Он мог воображать невесть что, только пока играли другие, тогда он мог улавливать в звуках слова или картины и толковать их по своей прихоти. Но в эту минуту – нет.
Он забыл про капитанский мостик. Он стал частицей арифметической задачи, которую можно разрешить только сообща. И когда он ударил по клавишам, не он стал ведущим, казалось, даже не он вообще играет. Тут были не другие и он и уж тем более не он и другие – тут былиони.
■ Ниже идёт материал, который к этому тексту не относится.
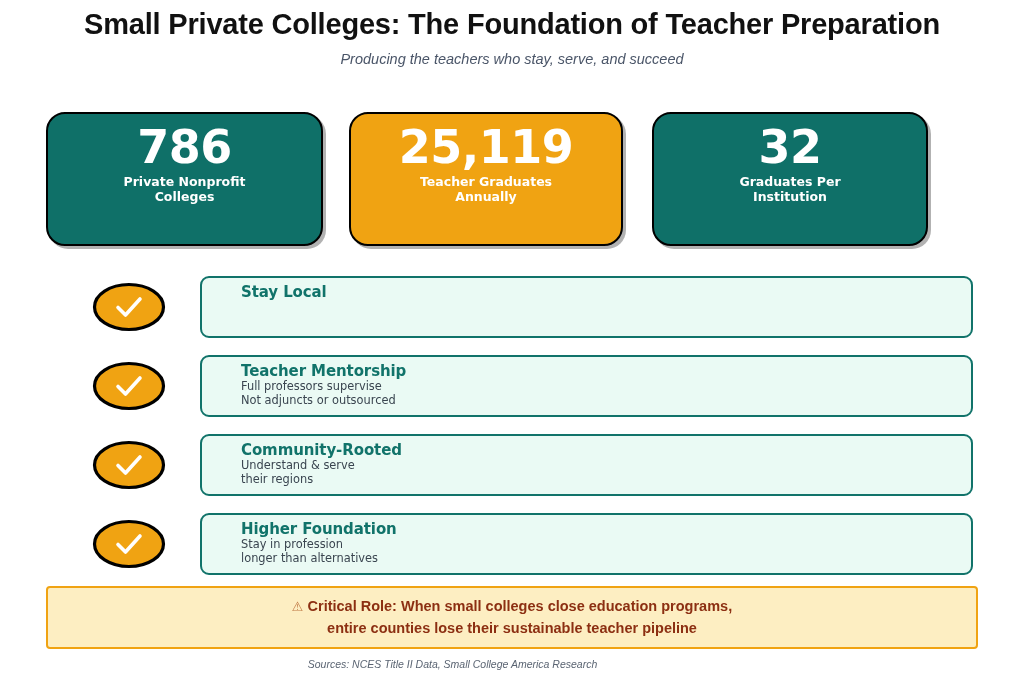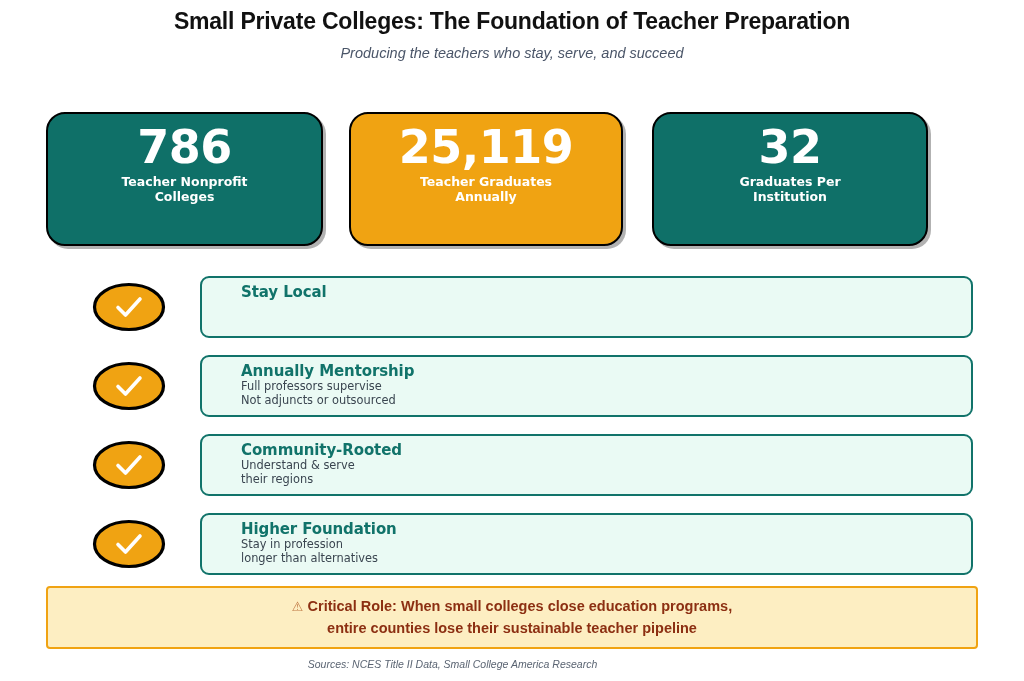"Small Private Colleges: The Foundation" #page-title { font-size: 23px -> 29px }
Они вместе действовали, вместе отсчитывали такт, повинуясь законам, которые ни один из них не мог подчинить себе. И Вилфред вышивал узор своего Моцарта по канве, которую он не мог выбирать или обсуждать, его дело было играть, хорошо или плохо. При этом он даже не боялся, что где-нибудь сфальшивит. Он попал под действие незримого закона.
Пальцы повиновались этому закону, но ему повиновалось и что-то в душе Вилфреда, как будто он все время отчетливо сознавал, что совершалось здесь в эту минуту. Впервые в жизни он не порхал где-то под сводом над другими существами. Он был частью инструмента, а тот был частью единства инструментов, и ожидание одного вызывало отзвук в другом согласно узору, которому не было конца.
И когда они кончили и маленький толстый альтист встал и зааплодировал, а тощий скрипач сгреб руки мальчика в свои и поднес, точно для обозрения, к самому свету канделябров, Вилфред не чувствовал ни усталости, ни радости, ни гордости, а только что его руки, голову, горло переполняет какой-то жаркий трепет, который рвется наружу. Он на ходу чмокнул мать в щеку, вышел из салона и побежал, точно его гнал страх, в уборную и заперся в ней. Потом, дрожа, упал на колени на пол и расплакался. Но когда он поднялся и высморкался, он все-таки не забыл потянуть за фарфоровую ручку и спустить воду, чтобы кто-нибудь услышал шум, тогда они решат, что он пошел в уборную просто по своей надобности. Чувство, пережитое им, он ни с кем не смел делить.
Но самое странное, что шум спускаемой воды, казалось, смыл куда-то Моцарта. А Вилфред остался стоять ожесточенный, холодный и чуть пристыженный.
Никогда прежде с ним не случалось ничего подобного. Никогда больше он не будет играть в присутствии других. Вилфред вдруг почувствовал, что где-то проходит граница между обыденным и подлинно прекрасным, что он ни разу не достиг этой границы и никогда не достигнет. Он не знал, где эта граница проходит, не знал, кто находится по эту, кто по другую ее сторону. Знал только, что сам он никогда не достигнет границы прекрасного. Но он не страдал от этого сознания. Оно принесло ему даже какое-то облегчение.
Вилфред на цыпочках прокрался в прихожую, взял пальто и шотландскую шапочку. Быстро перебросив пальто через руку, чтобы никто не успел выйти и остановить его, он тихонько отпер парадную дверь и, прижимаясь к самым перилам, спустился по лестнице с веранды причудливой старой виллы дяди Рене. Он слышал, что за желтыми занавесками снова раздается музыка. Теперь это был Дебюсси. Когда Вилфред вышел на дорогу, ведущую к городу, флейта дяди, приглушенно выговаривавшая свою жалобу, все еще доносилась до него.
На дороге, обсаженной деревьями, было темно и приятно. Вскоре показались огни городских фонарей. Все было тихо. Было хорошо. Он согрешил против чего-то или кого-то, может быть, против Моцарта. Больше он не повторит этот грех. Он не раскаивается. Но больше он его не повторит.
Но зато другие грехи… Все желания разом нахлынули на него, и, подстегиваемый ими, он побежал вприпрыжку, изнывая от восторга и томления. Мир был полон запретов и полузапретов и того, что было почти дозволено; мир, полный возможностей, лежал перед ним в ожидании. Мир греха, мир грехов. И он радовался ему… Впереди Вилфред увидел высокую красивую женщину, она шла одна. Ему захотелось бросить ее на дорогу, овладеть ею, он ускорил шаги, чтобы догнать ее.